Configuring and Managing the Streaming Server

Configuring and Managing the Streaming Server

The Greenplum Streaming Server (GPSS) manages communication and data transfer between a client (for example, the Pivotal Greenplum-Informatica Connector) and Greenplum Database. You must configure and start a GPSS instance before you use the service to load data into Greenplum Database.

Topics in this section include:

Prerequisites

The Greenplum Streaming Server gpss and gpsscli command line utilities are automatically installed with Greenplum Database version 5.16 and later.

Before you start a GPSS server instance, ensure that you:

  • Install and start a compatible Greenplum Database version.
  • Can identify the hostname of your master node.
  • Can identify the port on which your Greenplum Database master server process is running, if it is not running on the default port (5432).
  • Select one or more GPSS host machines that have connectivity to:
    • The GPSS client host systems.
    • The Greenplum Database master and all segment hosts.

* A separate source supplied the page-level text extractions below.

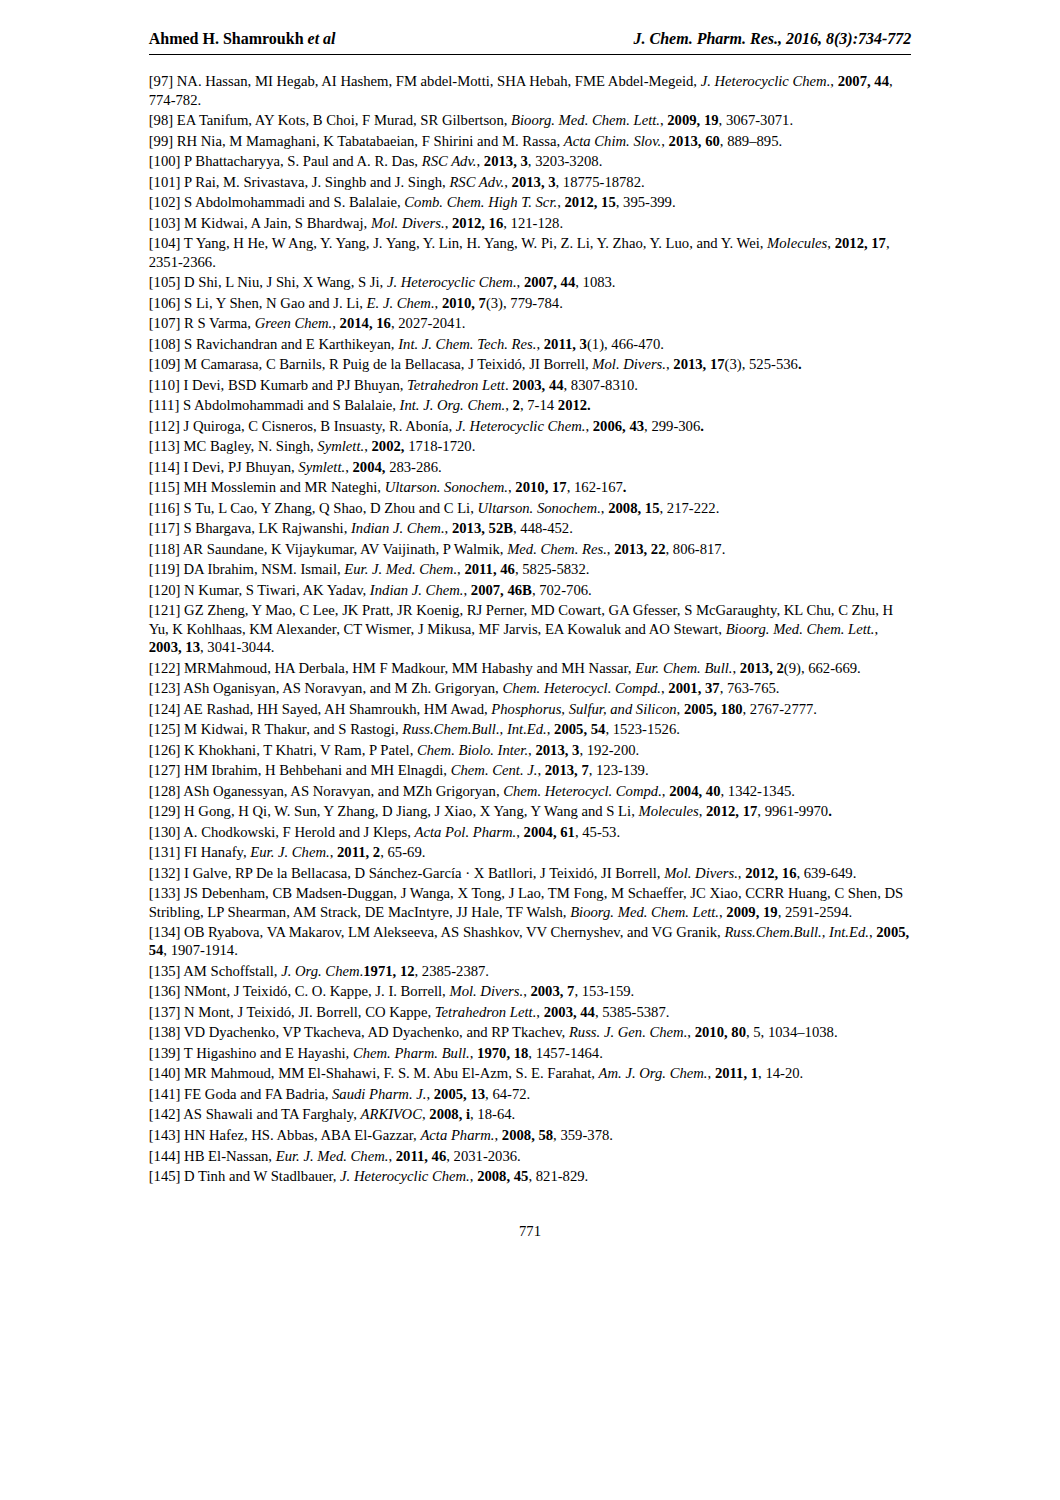Ahmed H. Shamroukh et al J. Chem. Pharm. Res., 2016, 8(3):734-772
[97] NA. Hassan, MI Hegab, AI Hashem, FM abdel-Motti, SHA Hebah, FME Abdel-Megeid, J. Heterocyclic Chem., 2007, 44, 774-782.
[98] EA Tanifum, AY Kots, B Choi, F Murad, SR Gilbertson, Bioorg. Med. Chem. Lett., 2009, 19, 3067-3071.
[99] RH Nia, M Mamaghani, K Tabatabaeian, F Shirini and M. Rassa, Acta Chim. Slov., 2013, 60, 889–895.
[100] P Bhattacharyya, S. Paul and A. R. Das, RSC Adv., 2013, 3, 3203-3208.
[101] P Rai, M. Srivastava, J. Singhb and J. Singh, RSC Adv., 2013, 3, 18775-18782.
[102] S Abdolmohammadi and S. Balalaie, Comb. Chem. High T. Scr., 2012, 15, 395-399.
[103] M Kidwai, A Jain, S Bhardwaj, Mol. Divers., 2012, 16, 121-128.
[104] T Yang, H He, W Ang, Y. Yang, J. Yang, Y. Lin, H. Yang, W. Pi, Z. Li, Y. Zhao, Y. Luo, and Y. Wei, Molecules, 2012, 17, 2351-2366.
[105] D Shi, L Niu, J Shi, X Wang, S Ji, J. Heterocyclic Chem., 2007, 44, 1083.
[106] S Li, Y Shen, N Gao and J. Li, E. J. Chem., 2010, 7(3), 779-784.
[107] R S Varma, Green Chem., 2014, 16, 2027-2041.
[108] S Ravichandran and E Karthikeyan, Int. J. Chem. Tech. Res., 2011, 3(1), 466-470.
[109] M Camarasa, C Barnils, R Puig de la Bellacasa, J Teixidó, JI Borrell, Mol. Divers., 2013, 17(3), 525-536.
[110] I Devi, BSD Kumarb and PJ Bhuyan, Tetrahedron Lett. 2003, 44, 8307-8310.
[111] S Abdolmohammadi and S Balalaie, Int. J. Org. Chem., 2, 7-14 2012.
[112] J Quiroga, C Cisneros, B Insuasty, R. Abonía, J. Heterocyclic Chem., 2006, 43, 299-306.
[113] MC Bagley, N. Singh, Symlett., 2002, 1718-1720.
[114] I Devi, PJ Bhuyan, Symlett., 2004, 283-286.
[115] MH Mosslemin and MR Nateghi, Ultarson. Sonochem., 2010, 17, 162-167.
[116] S Tu, L Cao, Y Zhang, Q Shao, D Zhou and C Li, Ultarson. Sonochem., 2008, 15, 217-222.
[117] S Bhargava, LK Rajwanshi, Indian J. Chem., 2013, 52B, 448-452.
[118] AR Saundane, K Vijaykumar, AV Vaijinath, P Walmik, Med. Chem. Res., 2013, 22, 806-817.
[119] DA Ibrahim, NSM. Ismail, Eur. J. Med. Chem., 2011, 46, 5825-5832.
[120] N Kumar, S Tiwari, AK Yadav, Indian J. Chem., 2007, 46B, 702-706.
[121] GZ Zheng, Y Mao, C Lee, JK Pratt, JR Koenig, RJ Perner, MD Cowart, GA Gfesser, S McGaraughty, KL Chu, C Zhu, H Yu, K Kohlhaas, KM Alexander, CT Wismer, J Mikusa, MF Jarvis, EA Kowaluk and AO Stewart, Bioorg. Med. Chem. Lett., 2003, 13, 3041-3044.
[122] MRMahmoud, HA Derbala, HM F Madkour, MM Habashy and MH Nassar, Eur. Chem. Bull., 2013, 2(9), 662-669.
[123] ASh Oganisyan, AS Noravyan, and M Zh. Grigoryan, Chem. Heterocycl. Compd., 2001, 37, 763-765.
[124] AE Rashad, HH Sayed, AH Shamroukh, HM Awad, Phosphorus, Sulfur, and Silicon, 2005, 180, 2767-2777.
[125] M Kidwai, R Thakur, and S Rastogi, Russ.Chem.Bull., Int.Ed., 2005, 54, 1523-1526.
[126] K Khokhani, T Khatri, V Ram, P Patel, Chem. Biolo. Inter., 2013, 3, 192-200.
[127] HM Ibrahim, H Behbehani and MH Elnagdi, Chem. Cent. J., 2013, 7, 123-139.
[128] ASh Oganessyan, AS Noravyan, and MZh Grigoryan, Chem. Heterocycl. Compd., 2004, 40, 1342-1345.
[129] H Gong, H Qi, W. Sun, Y Zhang, D Jiang, J Xiao, X Yang, Y Wang and S Li, Molecules, 2012, 17, 9961-9970.
[130] A. Chodkowski, F Herold and J Kleps, Acta Pol. Pharm., 2004, 61, 45-53.
[131] FI Hanafy, Eur. J. Chem., 2011, 2, 65-69.
[132] I Galve, RP De la Bellacasa, D Sánchez-García · X Batllori, J Teixidó, JI Borrell, Mol. Divers., 2012, 16, 639-649.
[133] JS Debenham, CB Madsen-Duggan, J Wanga, X Tong, J Lao, TM Fong, M Schaeffer, JC Xiao, CCRR Huang, C Shen, DS Stribling, LP Shearman, AM Strack, DE MacIntyre, JJ Hale, TF Walsh, Bioorg. Med. Chem. Lett., 2009, 19, 2591-2594.
[134] OB Ryabova, VA Makarov, LM Alekseeva, AS Shashkov, VV Chernyshev, and VG Granik, Russ.Chem.Bull., Int.Ed., 2005, 54, 1907-1914.
[135] AM Schoffstall, J. Org. Chem.1971, 12, 2385-2387.
[136] NMont, J Teixidó, C. O. Kappe, J. I. Borrell, Mol. Divers., 2003, 7, 153-159.
[137] N Mont, J Teixidó, JI. Borrell, CO Kappe, Tetrahedron Lett., 2003, 44, 5385-5387.
[138] VD Dyachenko, VP Tkacheva, AD Dyachenko, and RP Tkachev, Russ. J. Gen. Chem., 2010, 80, 5, 1034–1038.
[139] T Higashino and E Hayashi, Chem. Pharm. Bull., 1970, 18, 1457-1464.
[140] MR Mahmoud, MM El-Shahawi, F. S. M. Abu El-Azm, S. E. Farahat, Am. J. Org. Chem., 2011, 1, 14-20.
[141] FE Goda and FA Badria, Saudi Pharm. J., 2005, 13, 64-72.
[142] AS Shawali and TA Farghaly, ARKIVOC, 2008, i, 18-64.
[143] HN Hafez, HS. Abbas, ABA El-Gazzar, Acta Pharm., 2008, 58, 359-378.
[144] HB El-Nassan, Eur. J. Med. Chem., 2011, 46, 2031-2036.
[145] D Tinh and W Stadlbauer, J. Heterocyclic Chem., 2008, 45, 821-829.
771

If you are using the gpsscli client utility, ensure that you run the command on a host that has connectivity to:

  • The client data source host systems. For example, for a Kafka data source, you must have connectivity to each broker host in the Kafka cluster.
  • The Greenplum Database master and all segment hosts.

Registering the GPSS Extension

The Greenplum Database and the Greenplum Streaming Server download packages install the GPSS extension. This extension must be registered in each database in which Greenplum users use GPSS to write data to Greenplum tables.

GPSS automatically registers its extension in a database the first time a Greenplum superuser or the database owner initiates a load job. You must manually register the extension in a database if non-privileged Greenplum users will be the first or only users of GPSS in that database.

Perform the following procedure as a Greenplum Database superuser or the database owner to manually register the GPSS extension:

  1. Open a new terminal window, log in to the Greenplum Database master host as the gpadmin administrative user, and set up the Greenplum environment. For example:
    $ ssh gpadmin@gpmaster
    gpadmin@gpmaster$ . /usr/local/greenplum-db/greenplum_path.sh
  2. Start the psql subsystem, connecting to a database in which you want to register the GPSS formatter function. For example:
    gpmaster$ psql -d testdb
  3. Enter the following command to register the extension:
    testdb=# CREATE EXTENSION gpss;
  4. Perform steps 2 and 3 for each database in which the Greenplum Streaming Server will write client data.

Configuring the Greenplum Streaming Server

You configure an invocation of the Greenplum Streaming Server via a JSON-formatted configuration file. This configuration file includes properties that identify the listen address of the GPSS service as well as the gpfdist service host, bind address, and port number. You can specify encryption options in the file, can configure a password shadow encode/decode key, and can aso configure whether GPSS reuses external tables.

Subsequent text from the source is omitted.